In the 1990s, Smith says she was repeatedly raped by an Oklahoma state government official while she was in custody. After bringing her allegations against the official to light, Smith says she was assaulted with a glass salt shaker.
"This is not your run-of-the-mill rape case. This is a civil rights violation," said James Johnson, with the New Black Panther Party of Tulsa.
Smith says that investigators found the salt shaker, and delivered it to officials in Tulsa. However, that salt shaker has since disappeared.
Supporters say Oklahoma authorities conducted an investigation into the allegations, but state officials say they found no evidence of rape in the case. Smith was ultimately unable to prove her case at the time.
The alleged rapist was never charged and was not removed from his position.
In October of 2018, supporters say Smith found new evidence in her case and immediately contacted the Federal Bureau of Investigation.
In 2019, she filed a civil suit against three state agencies. In July, the case was dismissed. However, she filed an appeal.
Supporters say they uncovered discrepancies while searching through online court records for the case.

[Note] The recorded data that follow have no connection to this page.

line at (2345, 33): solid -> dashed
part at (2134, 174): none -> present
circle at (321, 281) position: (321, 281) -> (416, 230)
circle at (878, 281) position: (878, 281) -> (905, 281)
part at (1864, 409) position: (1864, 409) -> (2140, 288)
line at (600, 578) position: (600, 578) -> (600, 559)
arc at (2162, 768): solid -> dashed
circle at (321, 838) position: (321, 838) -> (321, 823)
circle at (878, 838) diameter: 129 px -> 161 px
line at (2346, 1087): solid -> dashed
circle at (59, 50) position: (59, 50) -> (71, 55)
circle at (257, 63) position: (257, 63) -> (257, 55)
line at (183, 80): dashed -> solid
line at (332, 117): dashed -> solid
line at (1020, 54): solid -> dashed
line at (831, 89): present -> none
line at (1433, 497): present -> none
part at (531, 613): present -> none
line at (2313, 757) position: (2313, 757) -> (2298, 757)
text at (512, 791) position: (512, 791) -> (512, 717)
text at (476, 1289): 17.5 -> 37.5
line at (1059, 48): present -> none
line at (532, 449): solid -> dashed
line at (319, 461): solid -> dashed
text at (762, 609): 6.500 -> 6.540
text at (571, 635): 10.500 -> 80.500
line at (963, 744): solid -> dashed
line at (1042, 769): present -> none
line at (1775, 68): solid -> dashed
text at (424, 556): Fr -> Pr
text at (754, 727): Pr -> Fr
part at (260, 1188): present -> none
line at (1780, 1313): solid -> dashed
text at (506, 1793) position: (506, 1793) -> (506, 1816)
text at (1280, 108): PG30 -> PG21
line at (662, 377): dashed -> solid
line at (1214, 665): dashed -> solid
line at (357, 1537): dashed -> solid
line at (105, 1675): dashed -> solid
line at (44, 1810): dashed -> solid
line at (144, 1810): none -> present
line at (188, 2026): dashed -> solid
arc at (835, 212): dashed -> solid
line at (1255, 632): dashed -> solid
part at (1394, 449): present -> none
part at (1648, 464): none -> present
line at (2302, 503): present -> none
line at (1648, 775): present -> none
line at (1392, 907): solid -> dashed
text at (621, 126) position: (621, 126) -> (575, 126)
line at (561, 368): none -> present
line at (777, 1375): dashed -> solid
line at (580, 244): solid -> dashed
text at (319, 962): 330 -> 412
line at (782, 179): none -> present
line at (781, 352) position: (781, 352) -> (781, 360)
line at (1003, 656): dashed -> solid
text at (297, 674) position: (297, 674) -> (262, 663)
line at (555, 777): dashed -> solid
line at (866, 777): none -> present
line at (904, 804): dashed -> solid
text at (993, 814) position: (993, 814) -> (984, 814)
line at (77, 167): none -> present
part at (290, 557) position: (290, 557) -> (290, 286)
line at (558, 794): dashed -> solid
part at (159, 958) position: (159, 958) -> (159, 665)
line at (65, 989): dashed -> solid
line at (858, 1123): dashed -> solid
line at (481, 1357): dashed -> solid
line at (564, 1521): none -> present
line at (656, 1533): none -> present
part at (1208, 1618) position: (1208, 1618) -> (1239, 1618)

Smith's supporters say that the Oklahoma Attorney General's Office didn't follow rules or a court order to respond to Smith's case by a deadline. Instead, they claim that someone at the office backdated documents in order to appear to follow the rules.
"There are some state officials that need to be locked up. They know what they've done. They've lied for 23 years. They've backdated documents," said Johnson.
The Oklahoma Attorney General's Office denies those allegations.
Smith also claims that online records regarding her case disappeared from the Public Access to Court Electronic Records (PACER) system.
Smith's supporters say the truth will be revealed, even though they claim state leaders have tried to cover up the crime for years.
"I don't care what I have to go through. I will not give up," Smith said.
News 4 reached out to the Oklahoma Attorney General's Office and received the following statement:
"We take allegations of sexual assault very seriously. Any investigation done in Ms. Smith’s case was handled during a different attorney general’s administration. Her accusations against our office, in particular, are fundamentally untrue. Our office has no authority or ability to take information off the PACER website. Additionally, the information she is claiming we destroyed is still available on PACER. She was also mailed a physical copy,” said Oklahoma Attorney General's Communications Director Alex Gerszewski.